Павлин тоже прознал дорогу. Но – вымахнет хвостом из пшеницы и попадется грекам. Они поднимают крик, гонят воров и приходят к моим воротам:
– Циво, цорт, пускаишь?! Сицась убивай курей!
Их худые, горбоносые лица злобны, голодные зубы до жути белы. Они и убить могут. Теперь все можно.
– Убей! Сам сицас убивай прокляти воры!..
Это мучительные минуты. Убивать я не в силах, а они правы: голод. Держать птицу – в такое время!
– Я не буду, друзья, пускать… И
– А ты их сеил? Последни зерно из глотки вирьвал! Тебе нада голову сшибаем! Все памирать будим!..
Они долго еще кричат, стучат палками по воротам – вот-вот ворвутся. Неистово, непонятно кричат, нажиливая потные шеи, выпяливая сверкающие белки, обдавая чесночным духом:
– Курей убивай! Теперь суда нема… сами будим!..
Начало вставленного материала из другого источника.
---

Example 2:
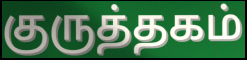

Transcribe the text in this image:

குருத்தகம்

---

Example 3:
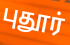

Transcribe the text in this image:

புதூர்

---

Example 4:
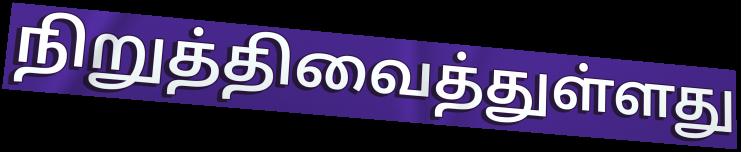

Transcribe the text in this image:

நிறுத்திவைத்துள்ளது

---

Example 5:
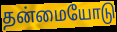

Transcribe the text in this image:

தன்மையோடு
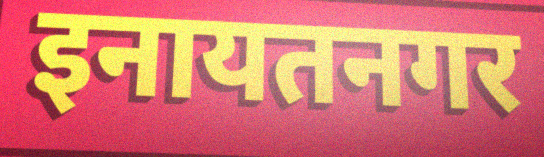
इनायतनगर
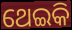
ଥେଇକି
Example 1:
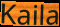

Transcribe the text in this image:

Kaila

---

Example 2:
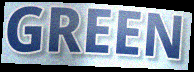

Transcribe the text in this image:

GREEN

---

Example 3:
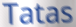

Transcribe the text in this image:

Tatas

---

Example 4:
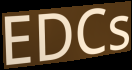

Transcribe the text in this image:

EDCs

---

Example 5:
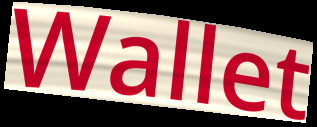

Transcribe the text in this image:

Wallet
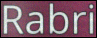
Rabri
В их криках я слышу ревы звериной жизни, древней пещерной жизни, которую знавали эти горы, которая опять вернулась. Они боятся. День ото дня страшнее – и теперь горсть пшеницы дороже человека.
Давно убрали греки пшеницу: тюками, в мешках уносили в город. Ушли – и пшеничная котловина закипела жизнью. Тысячи голубей – они хоронились от людей где-то – голубились теперь по ней, выискивали осыпавшиеся зерна; дети целыми днями ерзали по земле, выбирая утерянные колосья. И павлин, и индюшка с курочками кормились. Теперь их гоняли дети. Ни зернышка не осталось – и котловина затихла.
Пустыня
А что Тамарка?..
Она уже оглодала миндали, сжевала давшиеся через ограду ветки. Повисли они мочалками. Теперь их доканчивает солнцем.
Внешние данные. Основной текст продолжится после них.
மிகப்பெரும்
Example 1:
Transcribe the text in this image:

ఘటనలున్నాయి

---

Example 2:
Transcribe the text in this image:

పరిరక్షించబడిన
Громыхают ворота. Это Тамарка рогами выдавливает калитку.
– Ку-ддааа?!
Вижу я острый рог: просунула-таки в щель калитки, ломится в огород. Манит ее сочная, зеленая кукуруза. Шире и шире щель, всовывается розовый шагрень носа, фыркает влажно-жадно, слюну пускает…
– На-ззад!!
Она убирает губы, отводит морду. Стоит неподвижно за калиткой. Куда же еще идти?! Везде – пусто.
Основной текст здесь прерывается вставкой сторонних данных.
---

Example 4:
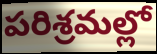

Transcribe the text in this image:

పరిశ్రమల్లో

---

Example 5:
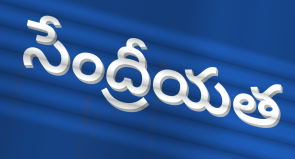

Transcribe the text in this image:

సేంద్రీయత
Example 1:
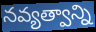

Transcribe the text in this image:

నవ్యత్వాన్ని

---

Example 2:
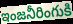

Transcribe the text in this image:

ఇంజనీరింగుకి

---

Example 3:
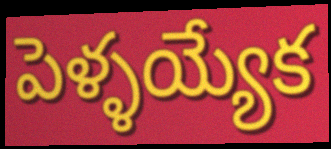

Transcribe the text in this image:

పెళ్ళయ్యేక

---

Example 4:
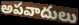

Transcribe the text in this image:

అపవాదులు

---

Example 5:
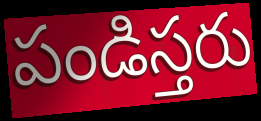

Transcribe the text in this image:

పండిస్తరు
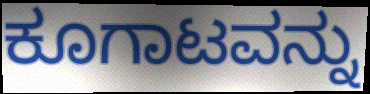
ಕೂಗಾಟವನ್ನು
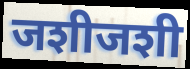
जशीजशी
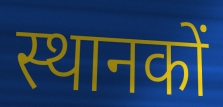
स्थानकों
Вот он, наш огородик… жалкий! А сколько неистового труда бросил я в этот сыпучий шифер! Тысячи камня выбрал, носил из балок мешками землю, ноги избил о камни, выцарапываясь по кручам…
А для чего все это?! Это убивает мысли.
Выберешься наверх горы, сбросишь тяжкий мешок с землею, скрестишь руки… Море! Глядишь и глядишь через капли пота – глядишь сквозь слезы… Синяя даль какая! А вот за черными кипарисами – низенький, скромный, тихий – домик под красной крышей. Неужели я в нем живу? В саду – ни души, и кругом – пустынно: никто не проедет за день. Маленький, с голубка, павлин по пустырю ходит – долбит камень. Тишина какая! Весенними вечерами хорошо поет черный дрозд на сухой рябине. Горам попоет – повернется к морю. Споет и морю, и нам, и моим деревцам миндальным в цветах, и домику. Домик наш одинокий!.. Отсюда видно его изъяны. Заднюю стенку дожди размыли, камни торчат из глины, – надо до осенних дождей поправить. Придут дожди… Об этом не надо думать. Надо разучиться думать! Надо долбить шифер мотыгой, таскать землю мешками, рассыпать мысли.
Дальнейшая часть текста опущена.